Apalagi, Indonesia masih dalam keadaan darurat dimana pemerintah harusnya fokus dalam penanganan pandemi Covid-19. Sehingga ia menyarankan pemerintah untuk menunda pemindahan IKN karena dianggap tidak memiliki urgensi.
“Kita dalam lima tahun ke depan nggak ada uang untuk IKN. IKN jangan diutak-atik, selesaikan dulu keadaan darurat. Keadaan darurat kita ya Covid ini. Ini yang penting menurut saya. Lima tahun kita harus fokus pada pemulihan,” ujarnya dalam webinar yang digelar Narasi Institute, Jumat (21/1/2022).
Kemudian, ia juga menyoroti mengenai rencana pemerintah yang ingin menggunakan dana program Pemulihan Ekonomi Nasional (PEN) untuk membangun infrastruktur dasar IKN. Ini dinilai tidak sesuai dengan amanat UU No 2 Tahun 2020.
“Ini UU No 2/2022 memberi keleluasaan ke pemerintah untuk melebarkan defisit dan realokasi anggaran dari pos-pos lain untuk tujuan Covid. Karena kita daruratnya kan darurat Covid. Nah kalau dana PEN dialihkan ke IKN itu namanya langgar etika, moral, dan UU-nya juga. IKN nggak ada hubungannya dengan Covid,” katanya seperti dikutip dari CNBC Indonesia, Sabtu (22/1/2022).

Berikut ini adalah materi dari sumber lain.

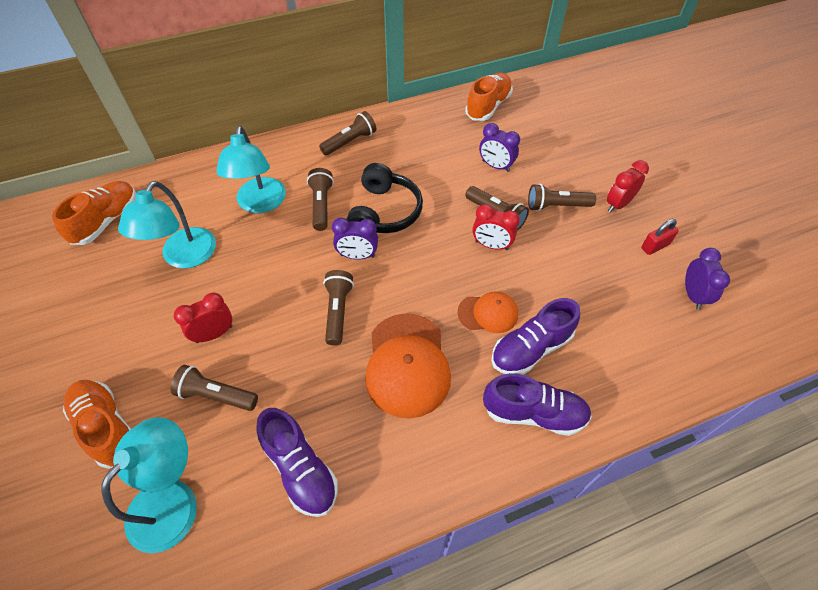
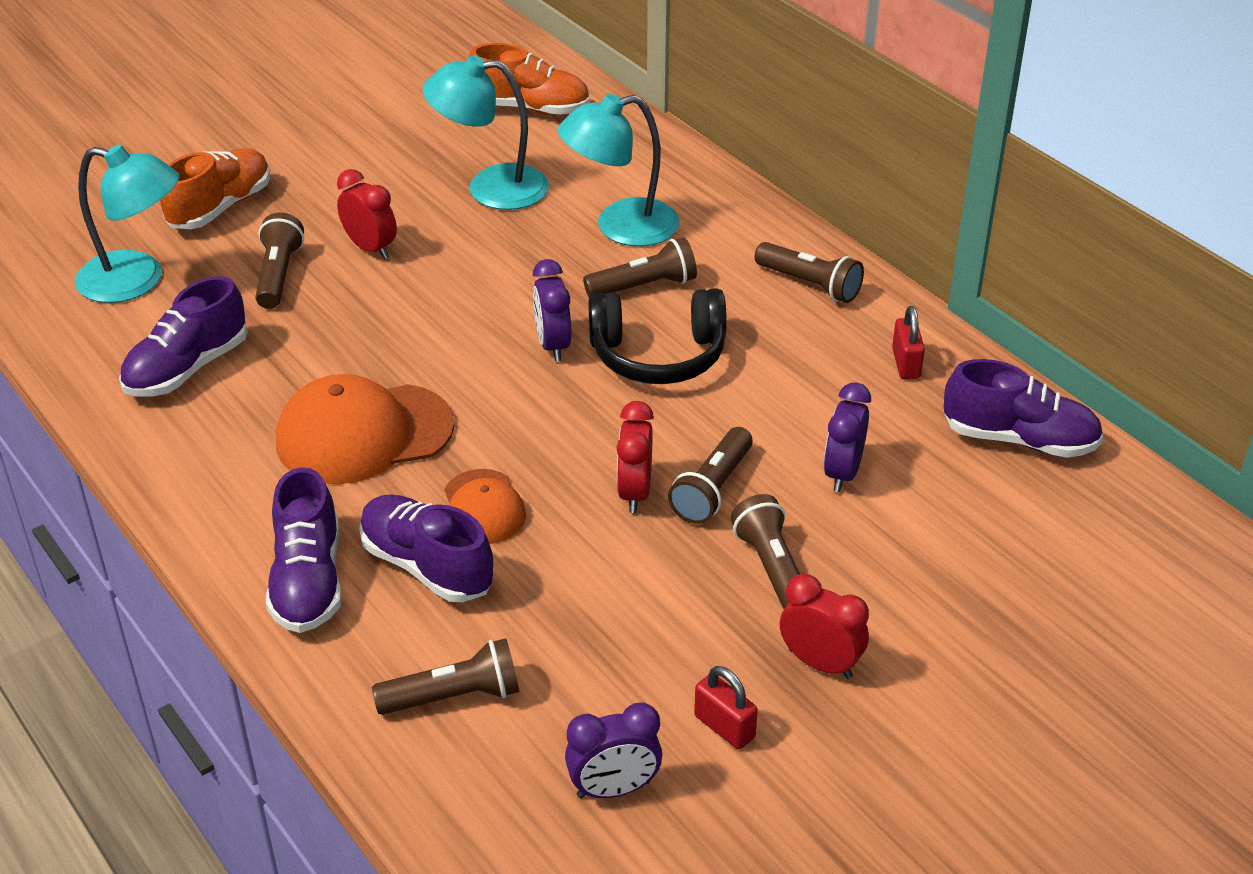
camera: 75 degrees right, 15 degrees down
(338, 311) = (439, 348): brown flashlight -> brown flashlight (454, 697)
(424, 126) = (906, 364): none -> red padlock
(488, 106) = (1019, 439): orange shoe -> purple shoe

Selanjutnya yang dikritisi oleh Faisal adalah status pemerintahan IKN yang ditetapkan Otorita, dimana pimpinannya akan dipilih dan bertanggung jawab langsung ke presiden. Ia menilai ini semacam proyek terselubung yang sengaja dilakukan Presiden Jokowi.
Ia menjelaskan ini tercermin dari beberapa proyek pembangunan swasta telah disetujui di IKN, seperti pabrik semen hingga pengadaan air bersih. Bahkan jauh sebelum UU dibahas dan disahkan oleh DPR RI. Juga pengelolaan lahan yang ada di IKN dinilai sudah ditangani oleh orang penting di Indonesia.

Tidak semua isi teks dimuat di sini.